* start TEXT TO READ *

The chord representations that we introduce in this section consider chord symbols as they are represented in musical analysis instead of actual instantiated chords. In other words, we observe chord symbols such as they appear in music sheets  instead of observing the notes that would be played by a musician reading these chord symbols. As we noted in Section 1, chords can be seen as a latent variable (local in time) that conditions the probabilities of choosing particular notes in other music components, such as melodies or accompaniments. The chord symbol “C Maj7” is usually constructed using the pitch classes C, E, G, and B. However, it really defines a conditional prob7
ability over all pitch classes. For instance, the pitch class D would normally be much more likely over this particular chord than the pitch-class Bb. Note that it is easy to infer valid chord symbols from the actual notes in most datasets with deterministic methods, which is done by most of the MIDI sequencers today. Hence, a model observing chord symbols instead of actual notes could still be used over traditional MIDI data with minimal preprocessing effort.
Four chord representations have been used in the experiments described in Section 3. First, what we call a Naive representation is to consider every chord (including the choice of the root) as a distinct observation. This representation has the disadvantage of excluding any notion of chord similarity. Moreover, this representation leads to a large number of states for the associated random variables (e.g. 152 in the current experiments, corresponding to each different chord found in the dataset described in Section 3). This can be harmful when learning over small datasets because of the high number of parameters. Despite all these drawbacks, such a representation can be useful if the notions of chord similarities are included in others parts of the models, such as in the conditional probabilities between variables .
Another possible chord representation is to discard any information except the root, yielding random variables with 12 possible values. While having a reasonable number of possible values, such a representation introduces a lot of smoothing in the models. It is possible to automatically detect the key and the mode (major or minor) of a song. Given that information, the root is very often sufficient to predict the whole structure of the rest of the current chord. For instance, given a song in C major and observing a root C, it is very likely that the complete chord associated to this root is a variant of C major.
We can also restrict ourselves to a subset of all possible chords [3,20] by mapping more complex observed chord symbols to a subset of simpler ones. Such a representation is also used in the experiments described in this paper. We define only whether a chord is minor, major or dominant, leading to chord random variables with only 3 possible values. In this case, if we observe for instance the chord C7#5b9, we map this chord to the value corresponding to a dominant (7) chord. In the remainder of the paper, this representation is referred to as the mM7 (minor-Major-dominant 7th) representation.
Finally, we can combine the Root representation and the mM7 representation. This leads to discrete random variables with 36 possible values (12 roots times 3 chord qualities). 8
Comparing Chord Representations
53 jazz standards melodies  were recorded by the first author in MIDI format. Corresponding chord labels were also manually added to this corpus. The complexity of the chord sequences and melodies found in the corpus is representative of the complexity of common jazz and pop music. The songs were transposed to the key of C. This simplification has no impact on the generality of the experiments since automatic key detection is relatively reliable. Every song was 16 bars long, with four beats per bar, and with one chord change every two beats. The shortest notes in the dataset are eighth notes. Hence, two melodic observations were made for each beat, yielding observed sequences of length 128. Since chords span multiple melodic observations, their symbols were repeated multiple times (e.g. a 6 beat chord is represented as 12 distinct observations). This has no impact on the quality of the model since chords are acting as latent variables. Hence, the fact that chords are repeated in input sequences does not imply actual repetitions in the corresponding melodic signal.

* end TEXT TO READ *
* start DATA SECTION *

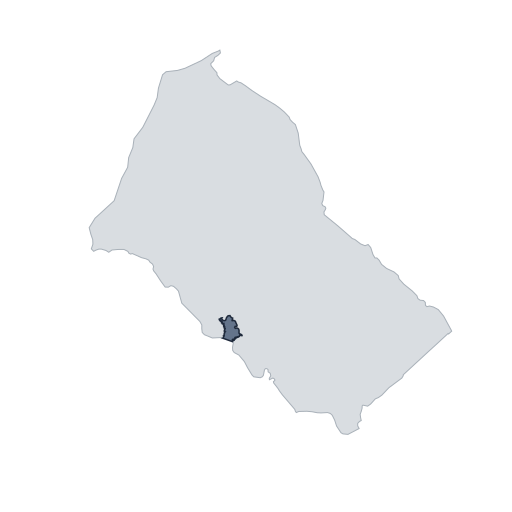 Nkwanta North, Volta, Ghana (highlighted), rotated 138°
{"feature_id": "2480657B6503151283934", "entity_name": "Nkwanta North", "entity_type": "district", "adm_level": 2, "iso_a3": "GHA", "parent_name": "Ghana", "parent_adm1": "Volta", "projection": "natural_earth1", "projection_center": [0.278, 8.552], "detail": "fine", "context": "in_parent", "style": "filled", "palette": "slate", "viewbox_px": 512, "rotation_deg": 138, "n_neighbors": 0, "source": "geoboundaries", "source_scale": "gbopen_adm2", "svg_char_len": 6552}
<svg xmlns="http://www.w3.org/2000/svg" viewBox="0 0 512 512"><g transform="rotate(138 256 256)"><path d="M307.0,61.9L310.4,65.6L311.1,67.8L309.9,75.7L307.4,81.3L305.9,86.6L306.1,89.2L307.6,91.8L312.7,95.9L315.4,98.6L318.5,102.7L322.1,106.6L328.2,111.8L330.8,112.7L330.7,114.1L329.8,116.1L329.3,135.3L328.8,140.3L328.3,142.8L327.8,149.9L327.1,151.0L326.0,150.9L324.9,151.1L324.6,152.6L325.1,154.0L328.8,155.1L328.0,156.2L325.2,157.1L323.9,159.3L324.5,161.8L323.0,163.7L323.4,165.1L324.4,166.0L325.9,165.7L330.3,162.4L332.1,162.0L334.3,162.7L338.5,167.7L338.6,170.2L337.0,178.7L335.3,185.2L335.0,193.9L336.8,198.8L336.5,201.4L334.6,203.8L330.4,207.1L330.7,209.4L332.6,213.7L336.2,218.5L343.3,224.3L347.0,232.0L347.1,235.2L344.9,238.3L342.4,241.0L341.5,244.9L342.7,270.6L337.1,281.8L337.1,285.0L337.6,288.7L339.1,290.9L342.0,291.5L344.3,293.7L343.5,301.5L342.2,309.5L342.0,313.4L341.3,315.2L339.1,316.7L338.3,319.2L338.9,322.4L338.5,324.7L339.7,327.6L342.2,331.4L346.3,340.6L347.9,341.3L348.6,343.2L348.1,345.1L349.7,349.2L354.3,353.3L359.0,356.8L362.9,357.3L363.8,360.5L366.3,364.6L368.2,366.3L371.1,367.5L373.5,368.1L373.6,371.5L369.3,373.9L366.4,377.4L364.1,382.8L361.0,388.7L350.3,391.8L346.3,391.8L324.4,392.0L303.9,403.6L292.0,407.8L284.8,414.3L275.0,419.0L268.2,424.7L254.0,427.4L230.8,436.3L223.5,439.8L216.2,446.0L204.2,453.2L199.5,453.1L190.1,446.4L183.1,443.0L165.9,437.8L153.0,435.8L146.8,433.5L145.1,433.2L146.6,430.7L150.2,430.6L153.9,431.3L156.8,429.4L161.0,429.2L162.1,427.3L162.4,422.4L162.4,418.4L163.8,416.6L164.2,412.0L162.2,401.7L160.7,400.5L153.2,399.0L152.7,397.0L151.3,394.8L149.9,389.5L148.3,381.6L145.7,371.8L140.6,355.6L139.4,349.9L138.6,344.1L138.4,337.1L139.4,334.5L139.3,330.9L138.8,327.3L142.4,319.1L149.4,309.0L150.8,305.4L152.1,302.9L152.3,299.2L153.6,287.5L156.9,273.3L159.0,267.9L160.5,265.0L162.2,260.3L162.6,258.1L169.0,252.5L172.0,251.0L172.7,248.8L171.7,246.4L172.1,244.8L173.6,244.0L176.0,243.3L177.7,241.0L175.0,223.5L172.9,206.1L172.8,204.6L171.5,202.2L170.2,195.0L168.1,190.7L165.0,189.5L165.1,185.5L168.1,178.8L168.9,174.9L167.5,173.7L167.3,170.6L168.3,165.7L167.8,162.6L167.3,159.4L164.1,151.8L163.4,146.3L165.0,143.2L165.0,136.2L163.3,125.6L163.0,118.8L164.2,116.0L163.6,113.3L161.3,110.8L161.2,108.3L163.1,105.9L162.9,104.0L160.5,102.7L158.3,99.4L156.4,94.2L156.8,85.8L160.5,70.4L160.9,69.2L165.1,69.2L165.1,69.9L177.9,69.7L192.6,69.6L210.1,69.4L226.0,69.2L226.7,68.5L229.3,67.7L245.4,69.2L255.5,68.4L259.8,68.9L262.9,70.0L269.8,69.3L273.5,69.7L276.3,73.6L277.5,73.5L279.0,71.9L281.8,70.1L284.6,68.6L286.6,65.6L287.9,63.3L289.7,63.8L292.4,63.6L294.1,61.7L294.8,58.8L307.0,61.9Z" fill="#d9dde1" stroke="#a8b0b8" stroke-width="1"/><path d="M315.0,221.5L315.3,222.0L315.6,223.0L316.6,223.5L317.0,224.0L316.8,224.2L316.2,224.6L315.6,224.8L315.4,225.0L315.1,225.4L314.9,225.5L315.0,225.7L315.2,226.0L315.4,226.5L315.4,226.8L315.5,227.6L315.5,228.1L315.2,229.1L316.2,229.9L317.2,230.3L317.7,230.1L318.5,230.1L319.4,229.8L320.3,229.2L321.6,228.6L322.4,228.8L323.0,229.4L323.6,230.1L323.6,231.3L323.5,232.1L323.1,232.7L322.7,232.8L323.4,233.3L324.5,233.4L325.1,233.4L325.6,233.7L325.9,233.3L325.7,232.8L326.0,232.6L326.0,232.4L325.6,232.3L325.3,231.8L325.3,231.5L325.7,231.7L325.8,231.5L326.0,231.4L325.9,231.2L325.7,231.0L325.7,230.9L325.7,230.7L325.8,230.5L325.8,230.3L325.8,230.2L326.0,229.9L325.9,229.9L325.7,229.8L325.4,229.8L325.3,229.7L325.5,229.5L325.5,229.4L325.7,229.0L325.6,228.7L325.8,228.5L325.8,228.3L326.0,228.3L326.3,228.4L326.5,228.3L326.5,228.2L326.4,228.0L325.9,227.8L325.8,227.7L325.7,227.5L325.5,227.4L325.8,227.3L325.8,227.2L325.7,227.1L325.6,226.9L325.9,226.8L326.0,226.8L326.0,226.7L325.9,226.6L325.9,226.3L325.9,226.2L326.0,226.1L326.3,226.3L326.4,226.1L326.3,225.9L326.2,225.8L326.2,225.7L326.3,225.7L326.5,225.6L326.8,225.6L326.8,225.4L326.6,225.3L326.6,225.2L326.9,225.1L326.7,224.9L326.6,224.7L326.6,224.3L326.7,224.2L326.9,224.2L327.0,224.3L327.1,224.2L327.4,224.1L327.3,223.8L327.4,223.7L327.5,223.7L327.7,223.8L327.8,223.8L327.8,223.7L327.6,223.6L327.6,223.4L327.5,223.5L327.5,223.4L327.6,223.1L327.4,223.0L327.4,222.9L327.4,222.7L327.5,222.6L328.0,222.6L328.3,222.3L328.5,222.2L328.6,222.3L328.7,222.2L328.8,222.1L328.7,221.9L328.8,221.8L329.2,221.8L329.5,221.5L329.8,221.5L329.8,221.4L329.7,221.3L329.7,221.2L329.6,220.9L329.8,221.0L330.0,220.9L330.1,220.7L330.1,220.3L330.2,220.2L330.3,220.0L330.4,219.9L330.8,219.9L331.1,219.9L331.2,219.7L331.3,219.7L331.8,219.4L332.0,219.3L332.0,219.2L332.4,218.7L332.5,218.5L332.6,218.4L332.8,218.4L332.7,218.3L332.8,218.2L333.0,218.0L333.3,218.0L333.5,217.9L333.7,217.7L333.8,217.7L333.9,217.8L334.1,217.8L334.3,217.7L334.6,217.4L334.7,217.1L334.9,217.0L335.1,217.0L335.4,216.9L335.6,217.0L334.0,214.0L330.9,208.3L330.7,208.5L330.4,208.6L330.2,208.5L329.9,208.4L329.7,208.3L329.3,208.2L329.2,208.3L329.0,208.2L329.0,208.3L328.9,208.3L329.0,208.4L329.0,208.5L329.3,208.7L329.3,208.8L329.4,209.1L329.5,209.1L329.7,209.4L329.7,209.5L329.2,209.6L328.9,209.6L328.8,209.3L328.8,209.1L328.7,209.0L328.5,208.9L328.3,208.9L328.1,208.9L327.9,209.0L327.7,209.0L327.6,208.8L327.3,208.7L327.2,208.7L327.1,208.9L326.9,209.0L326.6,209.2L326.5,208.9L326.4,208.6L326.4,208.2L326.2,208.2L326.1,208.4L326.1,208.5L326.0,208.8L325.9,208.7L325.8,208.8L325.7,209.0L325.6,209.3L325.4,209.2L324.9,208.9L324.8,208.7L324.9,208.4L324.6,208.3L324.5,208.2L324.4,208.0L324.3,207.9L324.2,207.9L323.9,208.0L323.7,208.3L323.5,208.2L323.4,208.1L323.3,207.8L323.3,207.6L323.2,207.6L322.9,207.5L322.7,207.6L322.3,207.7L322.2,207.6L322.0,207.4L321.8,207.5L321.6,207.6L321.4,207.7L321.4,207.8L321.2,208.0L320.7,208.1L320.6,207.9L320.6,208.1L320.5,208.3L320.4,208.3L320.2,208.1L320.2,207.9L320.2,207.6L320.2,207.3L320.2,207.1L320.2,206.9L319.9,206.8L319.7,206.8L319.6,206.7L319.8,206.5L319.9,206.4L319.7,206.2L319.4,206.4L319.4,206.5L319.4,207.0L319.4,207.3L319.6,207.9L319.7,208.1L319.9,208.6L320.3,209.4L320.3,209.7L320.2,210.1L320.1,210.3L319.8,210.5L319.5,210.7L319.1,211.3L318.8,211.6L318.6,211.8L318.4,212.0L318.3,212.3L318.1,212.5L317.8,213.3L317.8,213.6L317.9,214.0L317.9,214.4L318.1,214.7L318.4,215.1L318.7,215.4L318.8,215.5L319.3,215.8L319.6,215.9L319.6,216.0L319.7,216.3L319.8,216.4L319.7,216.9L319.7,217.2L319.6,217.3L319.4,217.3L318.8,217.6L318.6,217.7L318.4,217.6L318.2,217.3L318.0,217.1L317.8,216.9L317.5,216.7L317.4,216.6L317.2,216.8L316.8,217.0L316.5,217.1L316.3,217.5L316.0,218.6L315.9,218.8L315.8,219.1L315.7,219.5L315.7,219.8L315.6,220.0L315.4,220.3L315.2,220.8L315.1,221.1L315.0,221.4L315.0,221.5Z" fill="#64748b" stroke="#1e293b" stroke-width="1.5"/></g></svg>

* end DATA SECTION *

TO BE DONE:
a. Answer these from the text on chord representations:
(i) How many jazz standards melodies were recorded in MIDI format?
(ii) How many possible values do the chord random variables have when only minor, major or dominant is defined?
(iii) What are the shortest notes in the dataset?
b. Does each statement agree with the text on chord representations? Give yes or no for each, and quote the words that decide it.
(i) The Naive representation gives 152 states in the current experiments.
(ii) Every song was 32 bars long.
(iii) The songs were transposed to the key of G.
c. Copy the text on chord representations from "Another possible chord" to "of C major.", substituting "piece" for "song".

RESULTS:
a.
(i) 53
(ii) 3
(iii) Eighth notes

b.
(i) Yes: "e.g. 152 in the current experiments"
(ii) No: "Every song was 16 bars long"
(iii) No: "The songs were transposed to the key of C."

c.
Another possible chord representation is to discard any information except the root, yielding random variables with 12 possible values. While having a reasonable number of possible values, such a representation introduces a lot of smoothing in the models. It is possible to automatically detect the key and the mode (major or minor) of a piece. Given that information, the root is very often sufficient to predict the whole structure of the rest of the current chord. For instance, given a piece in C major and observing a root C, it is very likely that the complete chord associated to this root is a variant of C major.